> [DATA SHOWN]
---
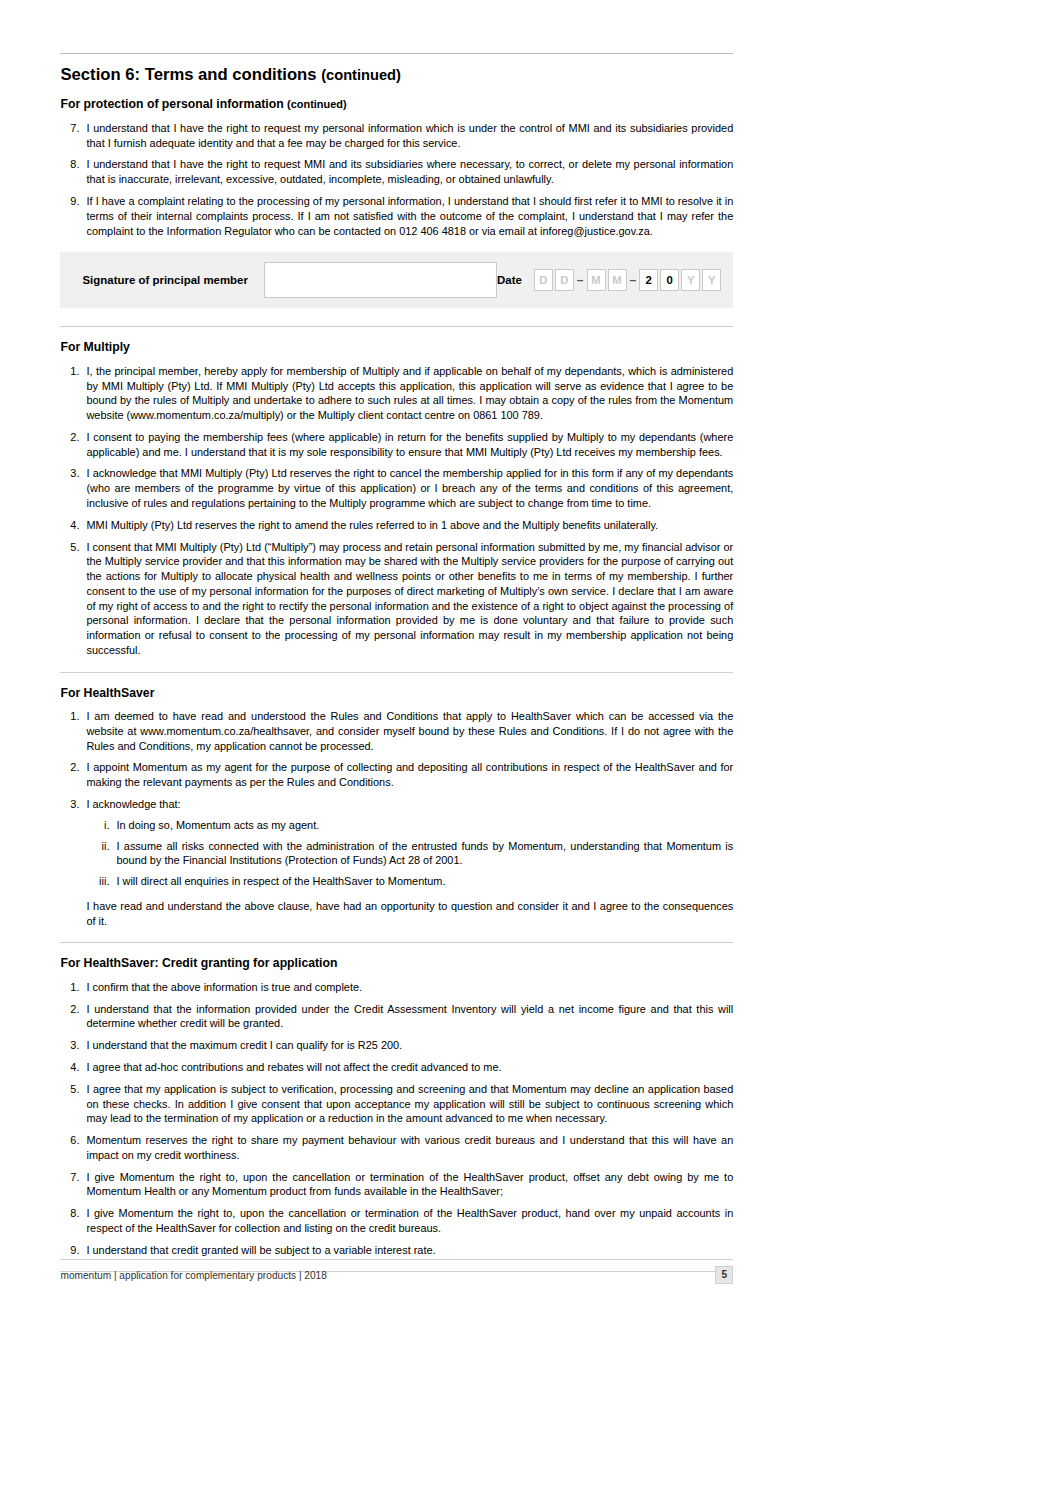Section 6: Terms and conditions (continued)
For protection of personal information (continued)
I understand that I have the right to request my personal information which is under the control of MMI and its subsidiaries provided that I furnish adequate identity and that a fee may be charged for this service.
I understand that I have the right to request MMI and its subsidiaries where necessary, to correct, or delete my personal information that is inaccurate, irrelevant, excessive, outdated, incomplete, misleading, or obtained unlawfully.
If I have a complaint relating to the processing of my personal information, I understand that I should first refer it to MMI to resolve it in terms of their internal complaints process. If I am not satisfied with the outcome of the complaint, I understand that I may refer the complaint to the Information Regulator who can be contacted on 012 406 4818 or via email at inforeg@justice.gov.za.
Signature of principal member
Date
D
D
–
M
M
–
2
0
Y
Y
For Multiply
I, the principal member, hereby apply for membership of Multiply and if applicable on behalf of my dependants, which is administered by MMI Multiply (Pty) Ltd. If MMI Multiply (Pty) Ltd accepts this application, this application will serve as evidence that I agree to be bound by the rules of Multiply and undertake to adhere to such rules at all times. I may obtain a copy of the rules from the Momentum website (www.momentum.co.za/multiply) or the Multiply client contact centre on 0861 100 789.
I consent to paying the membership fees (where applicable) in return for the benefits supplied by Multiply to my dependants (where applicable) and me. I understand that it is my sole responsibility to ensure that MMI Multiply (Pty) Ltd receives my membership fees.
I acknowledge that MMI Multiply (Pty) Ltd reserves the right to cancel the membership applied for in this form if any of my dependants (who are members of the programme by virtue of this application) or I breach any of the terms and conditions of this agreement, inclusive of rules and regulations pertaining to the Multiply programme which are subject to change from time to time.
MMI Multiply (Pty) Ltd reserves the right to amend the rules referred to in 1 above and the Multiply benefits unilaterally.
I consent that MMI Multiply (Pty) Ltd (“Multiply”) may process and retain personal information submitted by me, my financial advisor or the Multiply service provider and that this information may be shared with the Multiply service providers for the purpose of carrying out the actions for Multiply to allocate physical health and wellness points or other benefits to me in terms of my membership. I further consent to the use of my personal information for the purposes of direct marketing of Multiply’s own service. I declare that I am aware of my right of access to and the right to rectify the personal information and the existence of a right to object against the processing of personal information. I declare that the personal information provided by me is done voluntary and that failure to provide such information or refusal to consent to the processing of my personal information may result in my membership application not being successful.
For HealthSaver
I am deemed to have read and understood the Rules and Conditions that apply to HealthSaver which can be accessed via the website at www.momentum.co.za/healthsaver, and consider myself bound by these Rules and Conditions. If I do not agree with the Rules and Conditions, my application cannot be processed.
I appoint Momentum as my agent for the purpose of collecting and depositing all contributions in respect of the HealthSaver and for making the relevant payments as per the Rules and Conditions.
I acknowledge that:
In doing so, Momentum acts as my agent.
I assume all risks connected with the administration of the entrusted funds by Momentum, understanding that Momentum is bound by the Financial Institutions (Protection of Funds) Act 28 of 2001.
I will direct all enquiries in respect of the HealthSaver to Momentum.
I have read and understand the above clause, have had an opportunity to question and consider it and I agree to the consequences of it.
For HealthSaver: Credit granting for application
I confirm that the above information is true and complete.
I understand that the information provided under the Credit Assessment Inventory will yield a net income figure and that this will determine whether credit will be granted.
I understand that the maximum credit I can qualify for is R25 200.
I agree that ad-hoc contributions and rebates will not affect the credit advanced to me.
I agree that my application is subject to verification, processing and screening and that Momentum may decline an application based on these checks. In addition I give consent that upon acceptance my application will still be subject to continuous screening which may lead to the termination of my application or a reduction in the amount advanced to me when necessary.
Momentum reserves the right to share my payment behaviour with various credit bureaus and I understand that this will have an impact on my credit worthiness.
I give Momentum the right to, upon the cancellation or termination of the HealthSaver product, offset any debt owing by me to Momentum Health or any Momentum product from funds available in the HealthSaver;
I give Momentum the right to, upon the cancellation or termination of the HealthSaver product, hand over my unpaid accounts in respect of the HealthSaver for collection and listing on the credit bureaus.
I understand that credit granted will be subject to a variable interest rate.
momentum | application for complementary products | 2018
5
---
> [WHAT IS REQUIRED] Search the records for lines holding the word "cancellation", then copy each line you find.

> [RESPONSE TO THE TASK]
I give Momentum the right to, upon the cancellation or termination of the HealthSaver product, offset any debt owing by me to Momentum Health or any Momentum product from funds available in the HealthSaver;
I give Momentum the right to, upon the cancellation or termination of the HealthSaver product, hand over my unpaid accounts in respect of the HealthSaver for collection and listing on the credit bureaus.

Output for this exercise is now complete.